**PROBLEM DESCRIPTION:** Convert the material below into a numbered list with one line per item, and leave out any blank lines.

--- BEGIN SUPPLIED MATERIAL ---

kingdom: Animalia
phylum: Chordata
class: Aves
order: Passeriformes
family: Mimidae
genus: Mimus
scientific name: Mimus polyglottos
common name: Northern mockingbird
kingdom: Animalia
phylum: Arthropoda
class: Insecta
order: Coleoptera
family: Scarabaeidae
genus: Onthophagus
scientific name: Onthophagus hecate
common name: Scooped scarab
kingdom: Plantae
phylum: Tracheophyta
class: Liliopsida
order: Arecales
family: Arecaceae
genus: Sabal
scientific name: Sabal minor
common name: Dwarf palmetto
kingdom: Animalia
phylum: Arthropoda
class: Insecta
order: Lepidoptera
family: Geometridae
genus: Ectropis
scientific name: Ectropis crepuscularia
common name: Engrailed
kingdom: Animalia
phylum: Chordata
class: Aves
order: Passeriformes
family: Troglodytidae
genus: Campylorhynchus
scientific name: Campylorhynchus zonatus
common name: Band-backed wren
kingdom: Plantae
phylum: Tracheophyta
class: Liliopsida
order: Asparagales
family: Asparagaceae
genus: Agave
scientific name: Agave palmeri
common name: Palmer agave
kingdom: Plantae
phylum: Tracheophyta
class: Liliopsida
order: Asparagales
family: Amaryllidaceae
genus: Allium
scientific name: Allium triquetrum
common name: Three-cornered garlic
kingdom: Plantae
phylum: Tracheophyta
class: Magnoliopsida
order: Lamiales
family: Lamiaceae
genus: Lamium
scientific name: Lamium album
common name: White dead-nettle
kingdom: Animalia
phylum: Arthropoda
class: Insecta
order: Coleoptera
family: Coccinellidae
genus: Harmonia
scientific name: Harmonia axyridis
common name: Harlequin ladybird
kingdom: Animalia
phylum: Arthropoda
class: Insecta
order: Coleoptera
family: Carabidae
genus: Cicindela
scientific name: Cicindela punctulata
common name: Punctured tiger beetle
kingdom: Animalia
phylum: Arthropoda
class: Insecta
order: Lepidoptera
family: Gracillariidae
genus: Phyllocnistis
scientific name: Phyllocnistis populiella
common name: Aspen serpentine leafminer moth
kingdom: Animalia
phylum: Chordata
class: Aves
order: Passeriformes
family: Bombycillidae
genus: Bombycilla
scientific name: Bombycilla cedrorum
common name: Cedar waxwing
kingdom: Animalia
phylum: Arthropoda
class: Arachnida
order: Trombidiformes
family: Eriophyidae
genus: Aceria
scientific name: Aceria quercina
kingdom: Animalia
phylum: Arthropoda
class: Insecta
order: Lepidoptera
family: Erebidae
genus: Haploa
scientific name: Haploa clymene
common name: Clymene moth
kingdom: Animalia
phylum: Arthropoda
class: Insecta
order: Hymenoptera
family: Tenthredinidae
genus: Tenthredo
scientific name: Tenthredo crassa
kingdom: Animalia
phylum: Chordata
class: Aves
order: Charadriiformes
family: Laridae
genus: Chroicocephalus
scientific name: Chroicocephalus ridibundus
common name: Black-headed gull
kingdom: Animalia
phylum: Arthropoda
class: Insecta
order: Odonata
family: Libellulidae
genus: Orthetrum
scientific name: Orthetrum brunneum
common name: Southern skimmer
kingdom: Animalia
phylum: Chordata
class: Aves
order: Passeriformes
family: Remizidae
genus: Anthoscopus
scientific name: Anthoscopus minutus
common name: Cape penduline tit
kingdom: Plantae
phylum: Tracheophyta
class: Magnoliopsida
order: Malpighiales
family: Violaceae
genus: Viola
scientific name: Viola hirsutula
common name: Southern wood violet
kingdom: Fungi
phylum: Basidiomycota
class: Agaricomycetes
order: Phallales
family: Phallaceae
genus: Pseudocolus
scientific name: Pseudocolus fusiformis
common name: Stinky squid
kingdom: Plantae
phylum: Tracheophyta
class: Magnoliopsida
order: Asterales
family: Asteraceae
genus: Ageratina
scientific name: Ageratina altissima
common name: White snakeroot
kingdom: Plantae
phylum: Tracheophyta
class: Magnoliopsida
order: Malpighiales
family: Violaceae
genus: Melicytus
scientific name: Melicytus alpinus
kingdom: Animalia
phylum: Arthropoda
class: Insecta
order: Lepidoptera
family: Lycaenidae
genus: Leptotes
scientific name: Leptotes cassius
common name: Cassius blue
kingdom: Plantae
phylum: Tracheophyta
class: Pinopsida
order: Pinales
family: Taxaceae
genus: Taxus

--- END SUPPLIED MATERIAL ---

**RESULT:**
1. kingdom: Animalia
2. phylum: Chordata
3. class: Aves
4. order: Passeriformes
5. family: Mimidae
6. genus: Mimus
7. scientific name: Mimus polyglottos
8. common name: Northern mockingbird
9. kingdom: Animalia
10. phylum: Arthropoda
11. class: Insecta
12. order: Coleoptera
13. family: Scarabaeidae
14. genus: Onthophagus
15. scientific name: Onthophagus hecate
16. common name: Scooped scarab
17. kingdom: Plantae
18. phylum: Tracheophyta
19. class: Liliopsida
20. order: Arecales
21. family: Arecaceae
22. genus: Sabal
23. scientific name: Sabal minor
24. common name: Dwarf palmetto
25. kingdom: Animalia
26. phylum: Arthropoda
27. class: Insecta
28. order: Lepidoptera
29. family: Geometridae
30. genus: Ectropis
31. scientific name: Ectropis crepuscularia
32. common name: Engrailed
33. kingdom: Animalia
34. phylum: Chordata
35. class: Aves
36. order: Passeriformes
37. family: Troglodytidae
38. genus: Campylorhynchus
39. scientific name: Campylorhynchus zonatus
40. common name: Band-backed wren
41. kingdom: Plantae
42. phylum: Tracheophyta
43. class: Liliopsida
44. order: Asparagales
45. family: Asparagaceae
46. genus: Agave
47. scientific name: Agave palmeri
48. common name: Palmer agave
49. kingdom: Plantae
50. phylum: Tracheophyta
51. class: Liliopsida
52. order: Asparagales
53. family: Amaryllidaceae
54. genus: Allium
55. scientific name: Allium triquetrum
56. common name: Three-cornered garlic
57. kingdom: Plantae
58. phylum: Tracheophyta
59. class: Magnoliopsida
60. order: Lamiales
61. family: Lamiaceae
62. genus: Lamium
63. scientific name: Lamium album
64. common name: White dead-nettle
65. kingdom: Animalia
66. phylum: Arthropoda
67. class: Insecta
68. order: Coleoptera
69. family: Coccinellidae
70. genus: Harmonia
71. scientific name: Harmonia axyridis
72. common name: Harlequin ladybird
73. kingdom: Animalia
74. phylum: Arthropoda
75. class: Insecta
76. order: Coleoptera
77. family: Carabidae
78. genus: Cicindela
79. scientific name: Cicindela punctulata
80. common name: Punctured tiger beetle
81. kingdom: Animalia
82. phylum: Arthropoda
83. class: Insecta
84. order: Lepidoptera
85. family: Gracillariidae
86. genus: Phyllocnistis
87. scientific name: Phyllocnistis populiella
88. common name: Aspen serpentine leafminer moth
89. kingdom: Animalia
90. phylum: Chordata
91. class: Aves
92. order: Passeriformes
93. family: Bombycillidae
94. genus: Bombycilla
95. scientific name: Bombycilla cedrorum
96. common name: Cedar waxwing
97. kingdom: Animalia
98. phylum: Arthropoda
99. class: Arachnida
100. order: Trombidiformes
101. family: Eriophyidae
102. genus: Aceria
103. scientific name: Aceria quercina
104. kingdom: Animalia
105. phylum: Arthropoda
106. class: Insecta
107. order: Lepidoptera
108. family: Erebidae
109. genus: Haploa
110. scientific name: Haploa clymene
111. common name: Clymene moth
112. kingdom: Animalia
113. phylum: Arthropoda
114. class: Insecta
115. order: Hymenoptera
116. family: Tenthredinidae
117. genus: Tenthredo
118. scientific name: Tenthredo crassa
119. kingdom: Animalia
120. phylum: Chordata
121. class: Aves
122. order: Charadriiformes
123. family: Laridae
124. genus: Chroicocephalus
125. scientific name: Chroicocephalus ridibundus
126. common name: Black-headed gull
127. kingdom: Animalia
128. phylum: Arthropoda
129. class: Insecta
130. order: Odonata
131. family: Libellulidae
132. genus: Orthetrum
133. scientific name: Orthetrum brunneum
134. common name: Southern skimmer
135. kingdom: Animalia
136. phylum: Chordata
137. class: Aves
138. order: Passeriformes
139. family: Remizidae
140. genus: Anthoscopus
141. scientific name: Anthoscopus minutus
142. common name: Cape penduline tit
143. kingdom: Plantae
144. phylum: Tracheophyta
145. class: Magnoliopsida
146. order: Malpighiales
147. family: Violaceae
148. genus: Viola
149. scientific name: Viola hirsutula
150. common name: Southern wood violet
151. kingdom: Fungi
152. phylum: Basidiomycota
153. class: Agaricomycetes
154. order: Phallales
155. family: Phallaceae
156. genus: Pseudocolus
157. scientific name: Pseudocolus fusiformis
158. common name: Stinky squid
159. kingdom: Plantae
160. phylum: Tracheophyta
161. class: Magnoliopsida
162. order: Asterales
163. family: Asteraceae
164. genus: Ageratina
165. scientific name: Ageratina altissima
166. common name: White snakeroot
167. kingdom: Plantae
168. phylum: Tracheophyta
169. class: Magnoliopsida
170. order: Malpighiales
171. family: Violaceae
172. genus: Melicytus
173. scientific name: Melicytus alpinus
174. kingdom: Animalia
175. phylum: Arthropoda
176. class: Insecta
177. order: Lepidoptera
178. family: Lycaenidae
179. genus: Leptotes
180. scientific name: Leptotes cassius
181. common name: Cassius blue
182. kingdom: Plantae
183. phylum: Tracheophyta
184. class: Pinopsida
185. order: Pinales
186. family: Taxaceae
187. genus: Taxus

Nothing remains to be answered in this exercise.